Nokia Oyj experienced a notable uptick in its U.S.-listed American Depositary Receipts (ADRs) on Friday, June 12, 2026, climbing 5.04% to close at $14.80. This rally marked the second consecutive day of gains for the Finnish network equipment manufacturer, outpacing broader market indices. The Nasdaq Composite rose a modest 0.31%, while the Dow Jones Industrial Average added 0.70% during the same session, according to MarketWatch data.
JPMorgan's Optimistic Outlook Drives Momentum
The surge was largely fueled by a bullish note from JPMorgan, which raised its price target on Nokia’s U.S. shares to $21 from $14, maintaining an Overweight rating. The bank also lifted its target on Nokia's Helsinki-listed shares to €18 from €12. Analysts at JPMorgan revised up sales forecasts for the 2026–2028 period, arguing that the market has not fully priced in new revenue streams from artificial intelligence and cloud computing initiatives, along with the potential margin expansion these could deliver.
In Helsinki, Nokia’s stock rose 10.06% to €12.97 on Friday, significantly outperforming the main Helsinki index, which gained 2.45%. This move underscores a shift in investor perception, with Nokia increasingly viewed as a key player in AI data-center infrastructure rather than a traditional, slow-growing telecom supplier.
Optical Networks: The Core of the Bull Thesis
The bullish case centers on Nokia’s optical networks division, which provides high-capacity fiber solutions for data traffic within and between data centers. In its first-quarter 2026 report, Nokia posted a 6% year-on-year increase in Network Infrastructure sales on a constant-currency and portfolio basis, with optical networks alone surging 20%. Sales to AI and cloud customers jumped 49% year-over-year. CEO Justin Hotard stated that the company is “increasing our growth assumption for Optical and IP Networks” as it ramps up investments to meet burgeoning AI and cloud demand.
Following Q1 results, Nokia’s comparable operating profit soared 54% to €281 million, beating consensus estimates of €250 million. The company also recorded €1 billion in new AI and cloud orders and raised its 2026 Network Infrastructure growth target to 12%–14%, up from the prior range of 6%–8%. Shares subsequently hit their highest levels since 2010.
Investors Eye Q2 Report for Confirmation
All eyes are now on Nokia’s second-quarter and half-year earnings report, scheduled for July 23, 2026. Management has guided for Q2 net sales growth of 5%–9% sequentially, with comparable operating profit expected to account for 12%–16% of the full-year total. Investors are eager to see whether the strong order momentum translates into sustained revenue and margin expansion. An upside surprise could further fuel bullish sentiment, while weaker orders or margin compression could pressure the stock’s recent valuation.

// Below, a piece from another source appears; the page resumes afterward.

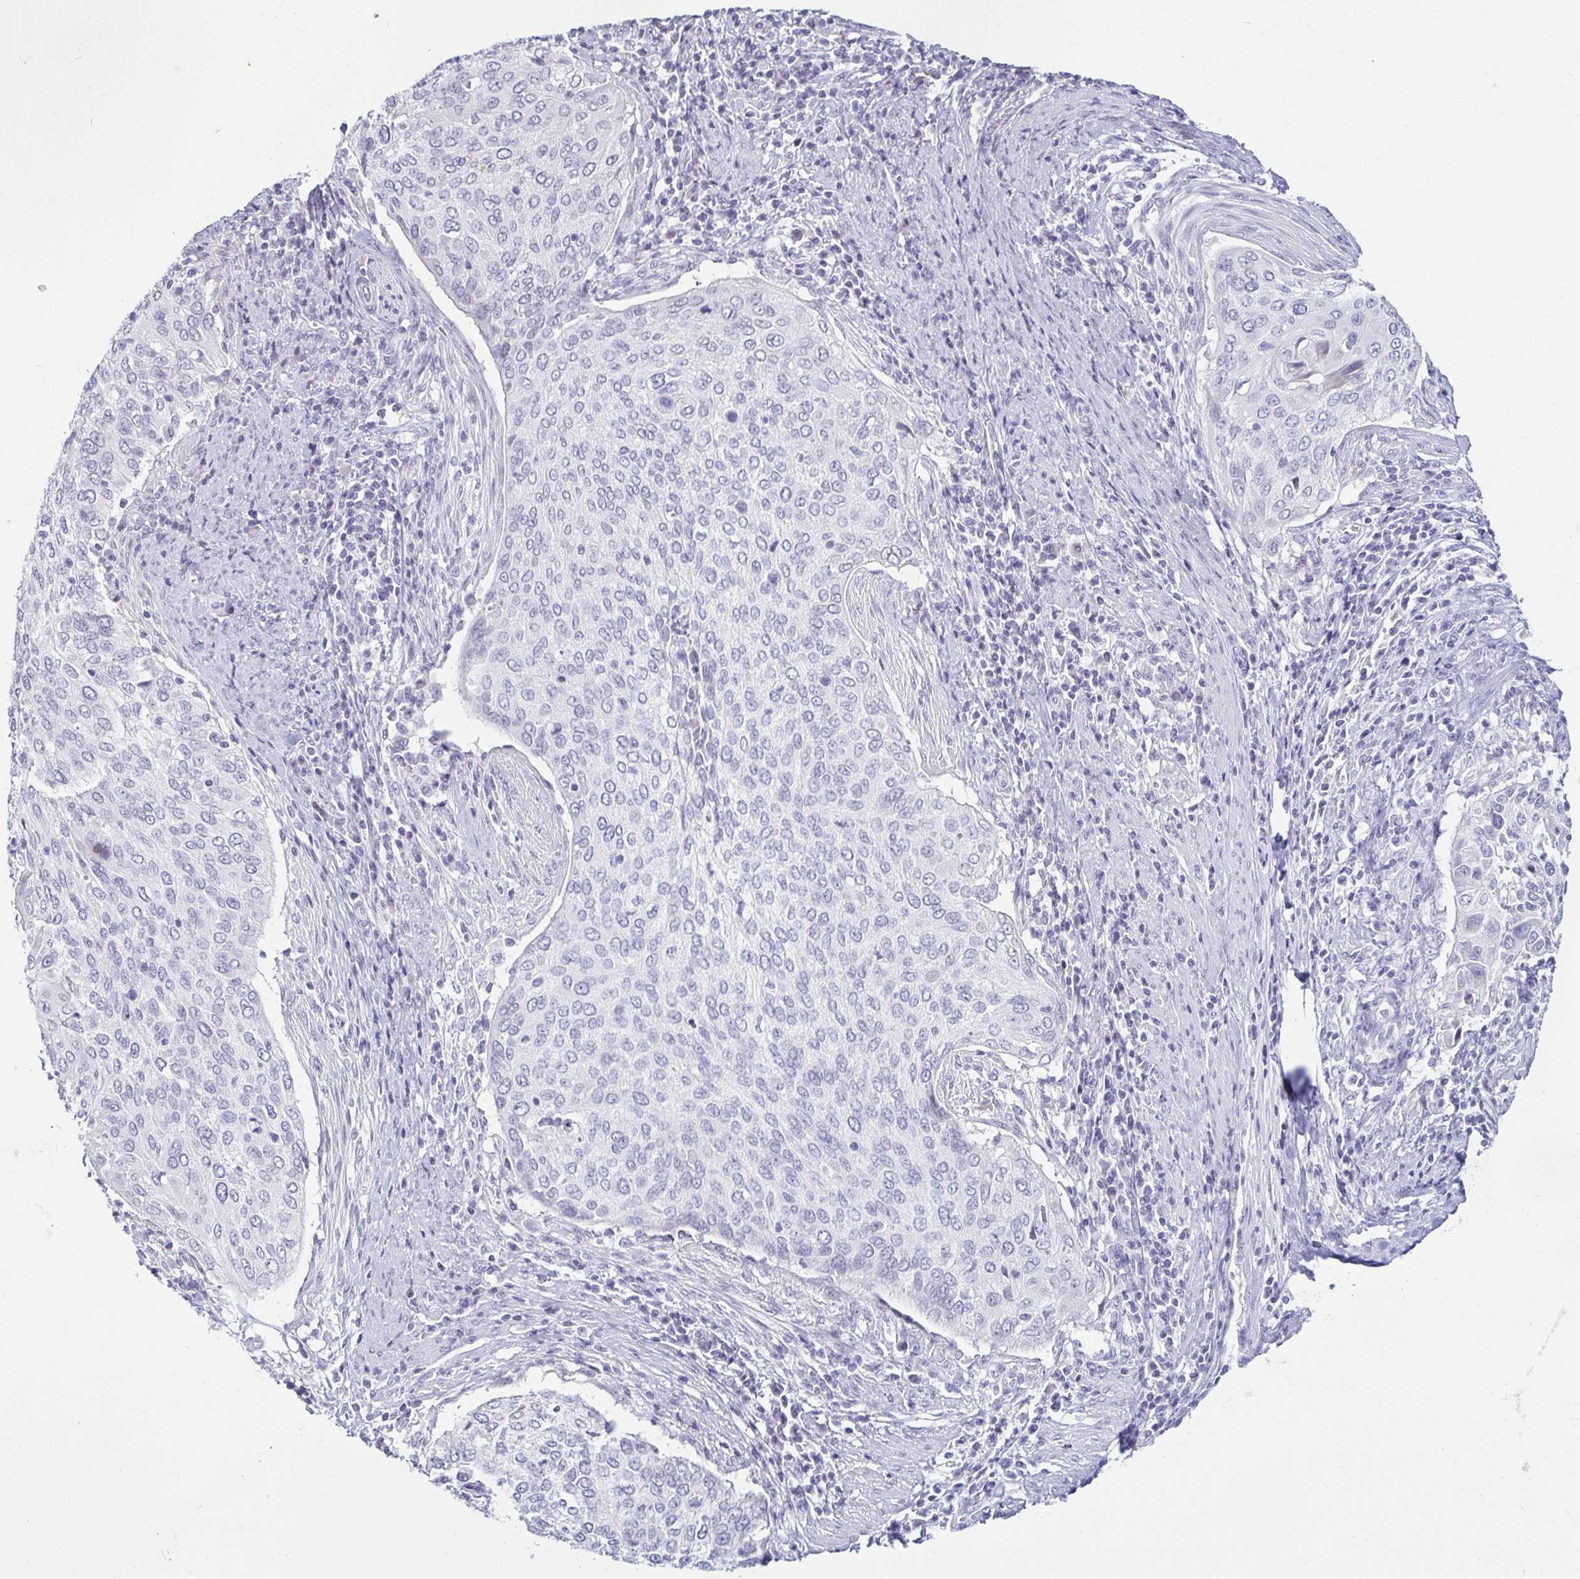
{"staining": {"intensity": "negative", "quantity": "none", "location": "none"}, "tissue": "cervical cancer", "cell_type": "Tumor cells", "image_type": "cancer", "snomed": [{"axis": "morphology", "description": "Squamous cell carcinoma, NOS"}, {"axis": "topography", "description": "Cervix"}], "caption": "A histopathology image of squamous cell carcinoma (cervical) stained for a protein exhibits no brown staining in tumor cells.", "gene": "CR2", "patient": {"sex": "female", "age": 38}}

Risks and Volatility Remain
Despite the rally, Nokia’s ADR closed at $14.80, still 15.19% below its 52-week high of $17.45 reached on June 3. Volatility persists as the stock has become a more sensitive AI-infrastructure play. Key risks include intense competition, shifting customer capital expenditure cycles, component and semiconductor costs, supply chain disruptions, tariffs, currency fluctuations, and geopolitical uncertainties. The sustainability of AI-driven orders—and their conversion into steady, profitable revenue—remains a critical question.
With much of the optimistic scenario already priced in after the recent run-up, Nokia’s future performance hinges on the optical networks segment hitting margin targets and continued customer spending. The stock is no longer a bargain telecom-equipment bet but a more volatile, growth-oriented AI infrastructure play.